I am not "responsible" for Iraq, and I still don't see your point.

Anonymous said...

Now I'm confused. Are you saying we are only responsible for what our country does if we agree with it? Or if we voted for it? That doesn't seem right to me. Whatever that is, it's not parliamentary democracy.

As you've already pointed out, the alternative is civil disobedience, or at the very least, a daily statement of opposition. Every day we are silent is a day we accept, or if you prefer 'grudgingly resign ourselves to' what's being done in our name.

anticant said...

PERSONALLY responsible - no. NATIONALLY responsible - yes.

And if you saw my earlier posts on CiF, you will know that I have been protesting, very vociferously and vehemently indeed, and I was doing before the Iraq invasion.

Not because it was "morally wrong", but because it was so obviously against this country's interests [the only relevant criterion for foreign policy].

Anonymous said...

I'm sorry, I don't remember too many CiF debates now, it's all too long ago.

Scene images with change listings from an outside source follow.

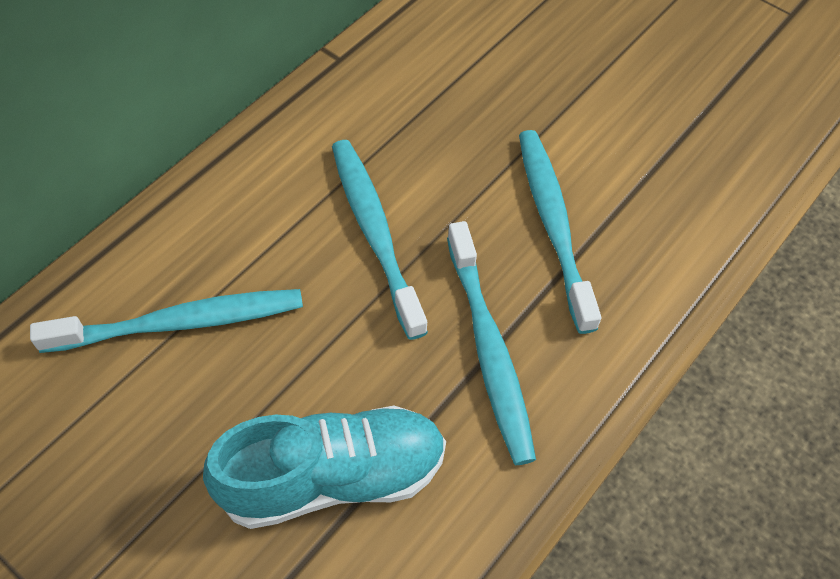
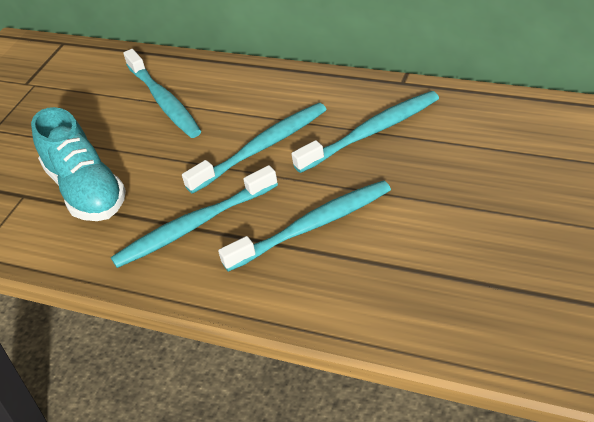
camera: 80 degrees right, 15 degrees down
(416, 117) = (371, 132): none -> turquoise toothbrush

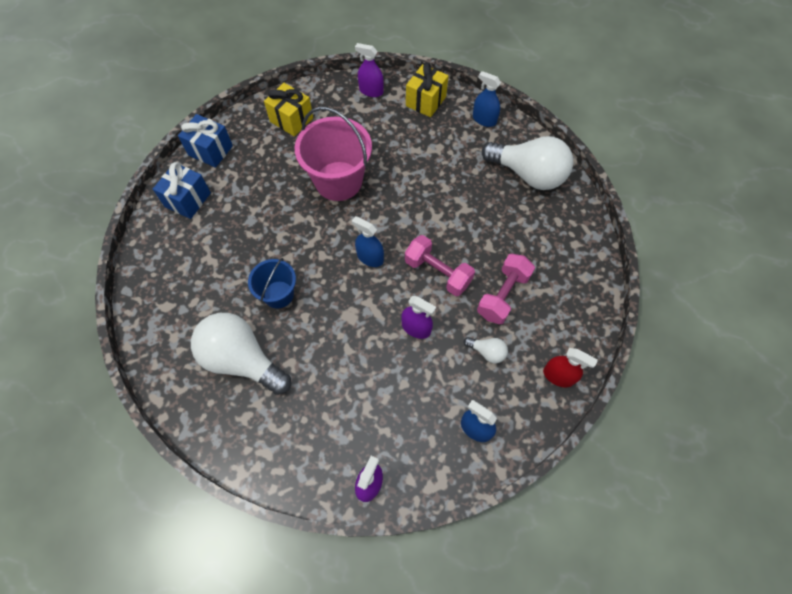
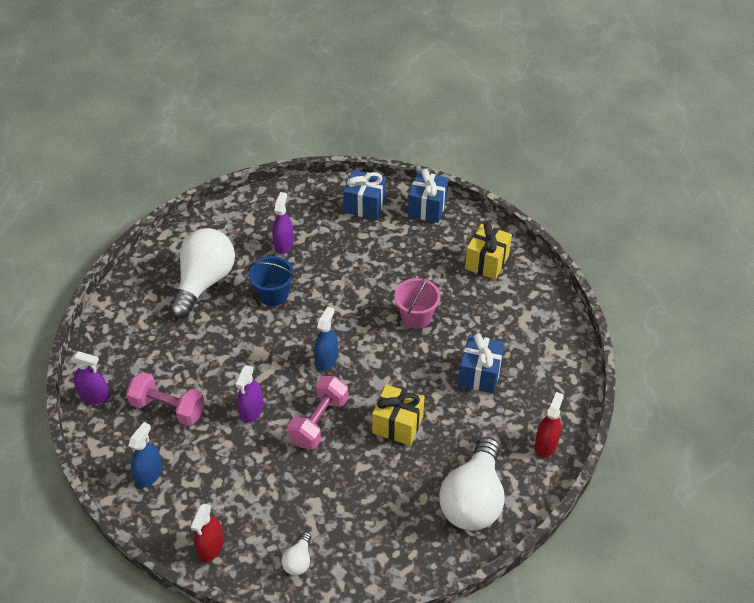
camera: 80 degrees right, 15 degrees down
(338, 181) = (416, 317): pink bucket -> pink bucket, size x0.58
(371, 91) = (552, 324): purple spray bottle -> purple spray bottle (284, 244)
(410, 147) = (480, 374): none -> blue gift
(425, 101) = (555, 380): yellow gift -> yellow gift (397, 425)
(484, 120) = (546, 444): blue spray bottle -> red spray bottle
(487, 352) = (232, 476): white light bulb -> white light bulb (298, 560)
(503, 295) = (301, 486): pink dumbbell -> pink dumbbell (168, 408)

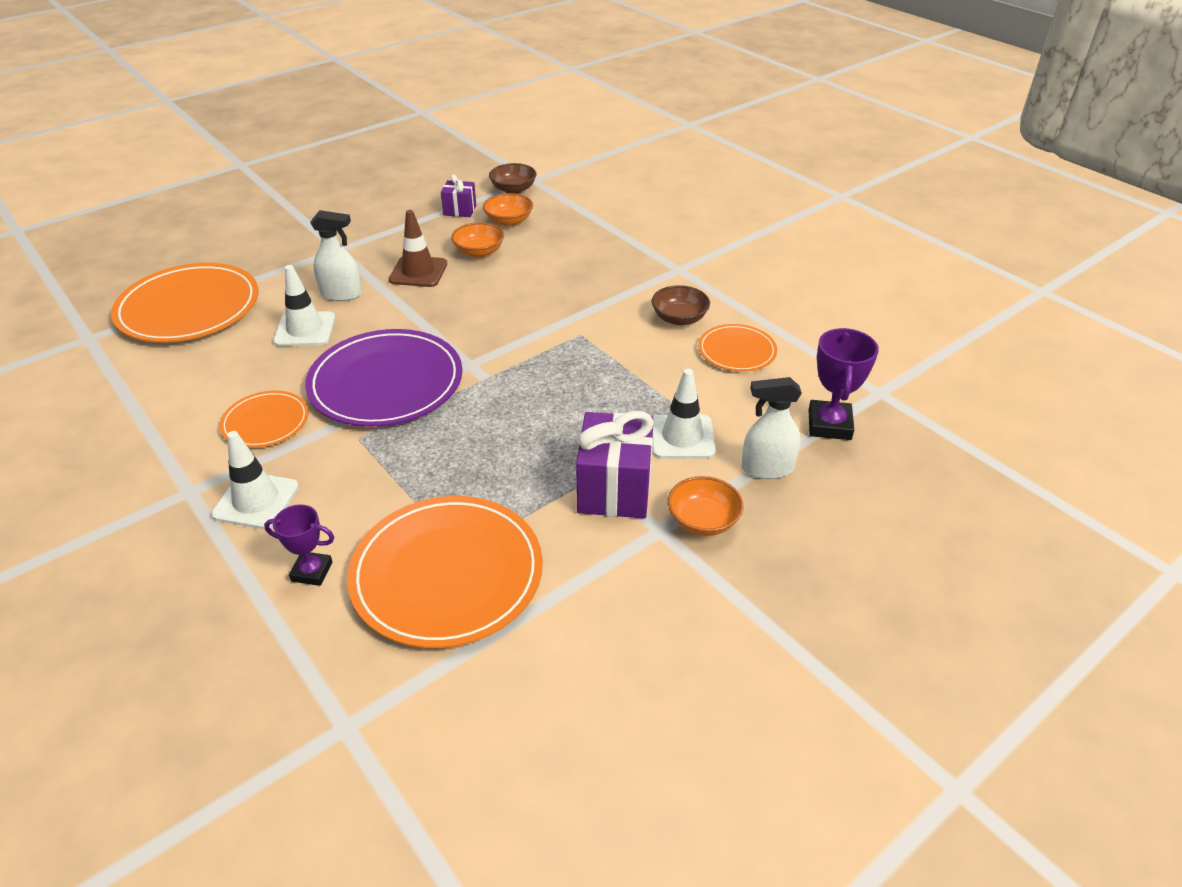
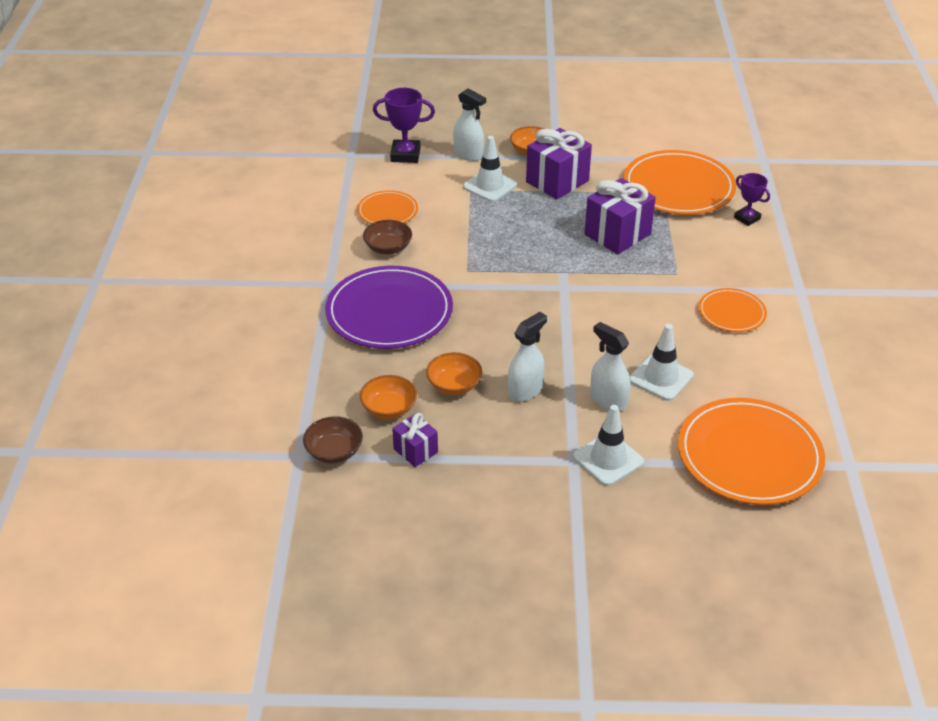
camera: 140 degrees left, 0 degrees up
(256, 501) = (761, 266): white traffic cone -> white traffic cone (608, 459)
(386, 383) = (631, 301): purple plate -> purple plate (389, 312)
(418, 272) = (525, 390): brown traffic cone -> white spray bottle
(467, 452) = (617, 234): none -> purple gift
(829, 425) = (405, 155): purple trophy -> purple trophy turned 45 degrees clockwise

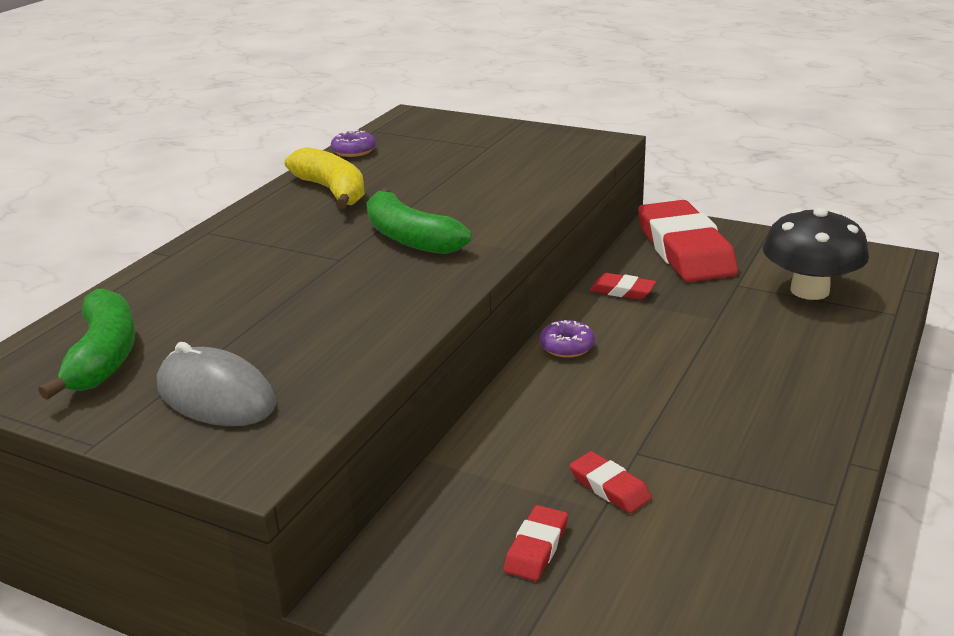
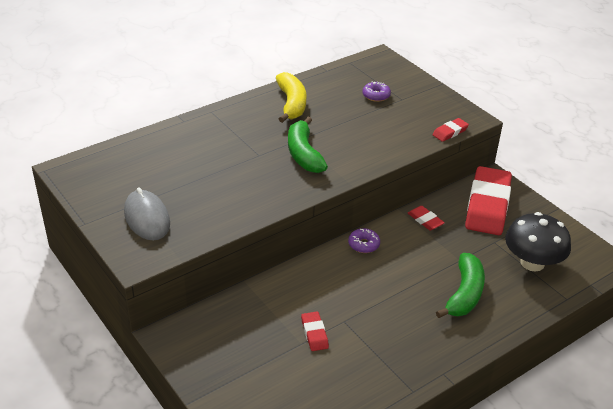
camera: 25 degrees right, 10 degrees up
(104, 356) = (117, 175): green banana -> green banana (464, 294)
(354, 151) = (326, 76): purple donut -> purple donut (376, 95)
(536, 547) = (256, 348): red eraser -> red eraser (450, 132)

I'm not a nation, I'm a person. As a participant in a democracy (and every potential voter in a democracy is a participant; even if they choose 'none of the above', they're still choosing), I am one 40-millionth responsible (or however many people of voting age there are) for what that democracy does. That may not seem like much, but it's a lot in comparison with zero.

anticant said...

I think you are assuming an unnecessary burden. We may well feel disgusted at what's been done in our name, but we've no cause to feel personally guilty about it.

Anonymous said...

'I'm not a nation, I'm a person.'
Surely it was 'I am not a number'?.

Anonymous said...

Well, I suspected as much. I believe it's a necessary part of being a citizen of a democratic state, even such a flawed democracy as ours. I don't find it so easy to wash my hands.

Never mind, we'll just have to agree to differ.

anticant said...

Guilt is a self-destructive emotion. I'm not "washing my hands". There's nothing wrong in agreeing to differ. What a dull world it would be if we were all wired up to think the same way, like cyber-clones.

zola a social thing said...

Good Morning Campers : Zola here to help you all through your good day.
The theme for today is "Guilt".
Remember now there is no such real thing as guilt although there maybe different aspects of guilt(s).

Homework : Karl Jaspers. Metaphysical Guilt.
Please have this homework in before the next election in the UK or EU or Chile or...

BTW : you have all been very naughty again AND AWKWARD.
Love you all I do.

anticant said...

I much prefer gilt-edged. They pay dividends.